But summer? Ah, summer is different. How sweet are those
little growing things that we buy at the farm market, fresh picked from the good
earth from June to October? How delightful are my memories of childhood riding
in the back seat of my Dad’s Pontiac on the way to the Asparagus Lady’s farm
near Bird’s Hill, Manitoba to get our weekly supply of those fresh cut stalks
gathered by a woman with the flabbiest upper arms ever known to mankind? Her
name was Mrs. Small, definitely not in reference to her arms, but my Dad called her Mrs.
Asparagus Lady anyway even though she grumbled about it. I didn’t like
asparagus in those days. But my parents were obsessed with eating as much as
they could while those green stems were in season. In fact, they were obsessed
with eating summer’s entire crop of vegetables as exhaustively as possible
during Manitoba’s uber-short growing
season, which began with the asparagus. We would eat asparagus for lunch and
dinner until the later stalks grew as thick and fibrous as wood planks.
Asparagus with cream sauce, asparagus on toast, asparagus with lemon and
butter. Asparagus accompanied steak, pork chops and fresh pickerel fillets. After
a week’s worth it seemed like we had been eating it for a month and I’d gag on
every bite.
Next, they’d reroute the Pontiac over to a farm on McPhillip’s
Road where the farmer used chicken manure to stoke his crops, a method he claimed as the reason his crops were so superior. His specialty: Peas! Peas were clearly more
fun than asparagus because they involved popping the pod and running a thumb
along its length to extract the tiny, round, sweet morsels inside. I’d shoot a
few to the dog who would scramble across the kitchen floor to chase them. Peas came
in pods in my youth. Nobody had even heard of Sugar Snap Peas, which to me are
not peas at all. They are pods and they are stringy at that. We ate sweet green
peas swimming in butter at every meal for another couple of weeks, again with the
steaks, the pork chops and the fresh pickerel fillets. Peas I liked. Also I
liked yellow wax beans and tiny baby potatoes. Potatoes were my arch enemies
the rest of the year in their mashed, starchy gumminess. But summer baby spuds with loads of butter? Nothing better.
Then we started in on the first corn of the summer – which
wasn’t 21st century engineered-to-be-super-sweet-forever corn that you
get today. Corn when I was a kid was sweet for about 5 minutes after it was
picked before the sugars turned to starch. It relied on instant consumption and
a lot of butter but it was glorious – until
later in the season when it would get thick and mealy. Mother would say, "Oh, that corn's getting mealy." Other kids’ families
talked about having “a good feed of corn” which always struck me as sounding so
porcine in approach. I figure this meant that they’d eat numerous cobs in one
sitting, unlike our family where it was rationed to one per day. I couldn’t eat
more than one cob a day, anyway. My body has no actual use for corn.

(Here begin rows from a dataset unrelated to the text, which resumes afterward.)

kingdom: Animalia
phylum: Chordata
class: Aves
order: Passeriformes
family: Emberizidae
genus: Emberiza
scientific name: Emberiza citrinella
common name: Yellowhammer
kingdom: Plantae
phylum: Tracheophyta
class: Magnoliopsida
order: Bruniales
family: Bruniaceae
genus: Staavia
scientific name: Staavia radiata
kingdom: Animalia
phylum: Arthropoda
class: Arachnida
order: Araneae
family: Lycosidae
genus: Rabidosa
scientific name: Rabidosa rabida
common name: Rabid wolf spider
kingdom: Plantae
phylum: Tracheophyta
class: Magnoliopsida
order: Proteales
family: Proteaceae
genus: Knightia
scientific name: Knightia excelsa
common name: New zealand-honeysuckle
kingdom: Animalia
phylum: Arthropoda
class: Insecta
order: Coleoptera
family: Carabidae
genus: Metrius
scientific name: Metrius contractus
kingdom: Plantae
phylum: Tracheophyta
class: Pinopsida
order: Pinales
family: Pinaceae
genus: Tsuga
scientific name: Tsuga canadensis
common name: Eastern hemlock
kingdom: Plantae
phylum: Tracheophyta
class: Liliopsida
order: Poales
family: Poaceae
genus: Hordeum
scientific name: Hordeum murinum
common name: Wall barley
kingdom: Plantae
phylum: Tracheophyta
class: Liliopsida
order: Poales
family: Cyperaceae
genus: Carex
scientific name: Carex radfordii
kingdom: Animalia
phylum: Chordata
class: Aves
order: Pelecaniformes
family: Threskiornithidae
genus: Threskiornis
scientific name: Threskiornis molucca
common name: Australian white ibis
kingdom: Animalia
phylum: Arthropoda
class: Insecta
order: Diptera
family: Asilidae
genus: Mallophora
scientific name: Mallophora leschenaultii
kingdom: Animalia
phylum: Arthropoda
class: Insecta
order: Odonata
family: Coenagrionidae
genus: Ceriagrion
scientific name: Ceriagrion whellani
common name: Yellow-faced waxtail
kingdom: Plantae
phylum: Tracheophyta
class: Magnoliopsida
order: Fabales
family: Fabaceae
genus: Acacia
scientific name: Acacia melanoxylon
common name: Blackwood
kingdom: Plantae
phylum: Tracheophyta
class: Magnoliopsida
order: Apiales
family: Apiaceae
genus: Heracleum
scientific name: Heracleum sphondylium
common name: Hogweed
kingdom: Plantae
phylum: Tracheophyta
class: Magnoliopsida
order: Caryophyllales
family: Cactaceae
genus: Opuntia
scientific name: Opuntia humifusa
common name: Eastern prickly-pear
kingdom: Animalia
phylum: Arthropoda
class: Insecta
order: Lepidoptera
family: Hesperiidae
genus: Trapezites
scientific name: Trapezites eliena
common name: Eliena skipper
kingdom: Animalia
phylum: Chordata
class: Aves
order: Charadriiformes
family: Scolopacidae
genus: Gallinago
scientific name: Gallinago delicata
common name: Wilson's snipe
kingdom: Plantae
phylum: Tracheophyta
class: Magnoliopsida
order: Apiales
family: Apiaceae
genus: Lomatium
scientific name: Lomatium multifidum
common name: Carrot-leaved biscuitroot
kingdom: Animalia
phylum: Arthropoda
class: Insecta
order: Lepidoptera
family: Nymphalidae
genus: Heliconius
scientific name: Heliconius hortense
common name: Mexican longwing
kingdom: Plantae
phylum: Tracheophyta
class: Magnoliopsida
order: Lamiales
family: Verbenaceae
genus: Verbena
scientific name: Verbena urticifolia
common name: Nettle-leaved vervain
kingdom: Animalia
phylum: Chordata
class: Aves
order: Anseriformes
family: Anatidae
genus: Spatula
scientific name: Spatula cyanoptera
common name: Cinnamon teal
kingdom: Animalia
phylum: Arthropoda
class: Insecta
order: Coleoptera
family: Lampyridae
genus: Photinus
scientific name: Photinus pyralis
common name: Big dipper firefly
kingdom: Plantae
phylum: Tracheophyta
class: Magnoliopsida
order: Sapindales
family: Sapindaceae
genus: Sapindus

The award for most creative use of summer vegetables surely
must have gone to my Dad for his pride and joy: his Summertime Sandwich. On one
thick slice of white bread he’d slather a generous spoonful of my Mum’s sweet boiled
salad dressing (a cornstarch, vinegar and sugar concoction.) On another slice
of bread he’d slap a thick slab of cold butter (in our house, butter came in
two forms: so cold it would tear holes in bread if you tried to spread it, or
melted, as in over hot vegetables. There was no softened butter allowed in our household. When I told my Mum about a family down the street where they put butter to soften on a plate out on the counter and it was so nice to spread it on bread, she said, "Fine. You can have your own butter if you plan to do that.") In
between the bread slices, Dad piled a combination of sliced raw produce: radishes, carrots,
cucumbers, tomatoes, green onions, celery and lettuce. It was more salad than
sandwich. On your first bite, everything inside would fall out onto your plate.
Until I was about 12 or 13, we had never heard of
vegetables like zucchini, red bell peppers, broad beans, Roma tomatoes and
eggplant. Then the DeConto family, newly emigrated from Italy, moved in next
door and turned their entire backyard over to a garden. How exotic that produce
seemed to me then. How delicious it all was, once we figured out what to do
with the zucchini and broad beans the DeContos gave us.
Things are different now. You can buy all variety of produce
at any time of the year. Asparagus comes from Peru or Mexico in December and January,
which is when I don’t buy it. Instead, I love watching for those signs of
the approaching spring as the asparagus in the grocery store at last becomes available
from California, then gradually advances further north and finally it comes from
local growers. Then we head to the farmer’s market to buy it fresh and eat it
every day for weeks. It takes me back to my youth.
Only, these days, cholesterol levels demand that we leave out the butter. What a shame!